Protective efficacy of the Takeda acellular pertussis vaccine combined with diphtheria and tetanus toxoids following household exposure of Japanese children
E. A. Mortimer Jr, M. Kimura, J. D. Cherry, H. Kuno-Sakai, M. G. Stout, C. L. Dekker, R. Hayashi, Y. Miyamoto, J. V. Scott, T. Aoyama and al. et
Department of Epidemiology, Case Western Reserve University, Cleveland, Ohio.

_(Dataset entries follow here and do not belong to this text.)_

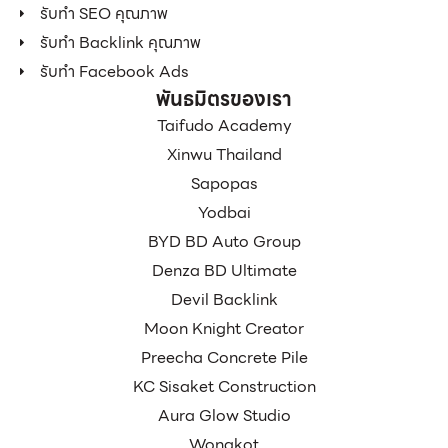
รับทำ SEO คุณภาพ
รับทำ Backlink คุณภาพ
รับทำ Facebook Ads
พันธมิตรของเรา
Taifudo Academy
Xinwu Thailand
Sapopas
Yodbai
BYD BD Auto Group
Denza BD Ultimate
Devil Backlink
Moon Knight Creator
Preecha Concrete Pile
KC Sisaket Construction
Aura Glow Studio
Wongkot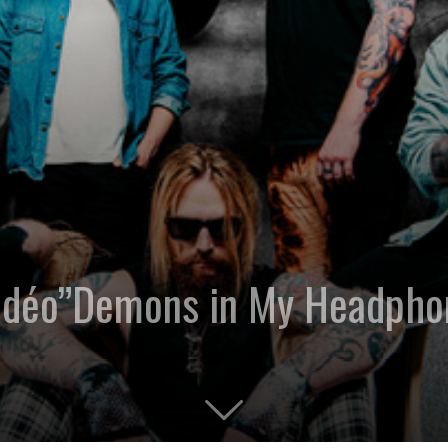
idéo”Demons in My Headpho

The clinical efficacy of an acellular pertussis vaccine containing
lymphocytosis-promoting factor, filamentous hemagglutinin, agglutinogens,
and the 69-kd outer membrane protein, combined with diphtheria and tetanus
toxoids and adsorbed onto an aluminum salt, was assessed in a household
contact study. The occurrence of pertussis 7 to 30 days following home
exposure among 62 previously vaccinated children was compared with that
among 62 unvaccinated children similarly exposed. Classic whooping cough
was diagnosed in 43 unimmunized children, and 1 vaccinated child
experienced a 5-week illness that was probably pertussis (efficacy, 98%;
95% confidence interval, 84% to 99%). A few children in each group incurred
respiratory illnesses that may have represented mild, atypical pertussis;
including these as probable pertussis, vaccine efficacy was 81% (95%
confidence interval, 64% to 90%). It is concluded that prior immunization
with this four-component pertussis vaccine combined with diphtheria and
tetanus toxoids is highly efficacious in preventing pertussis.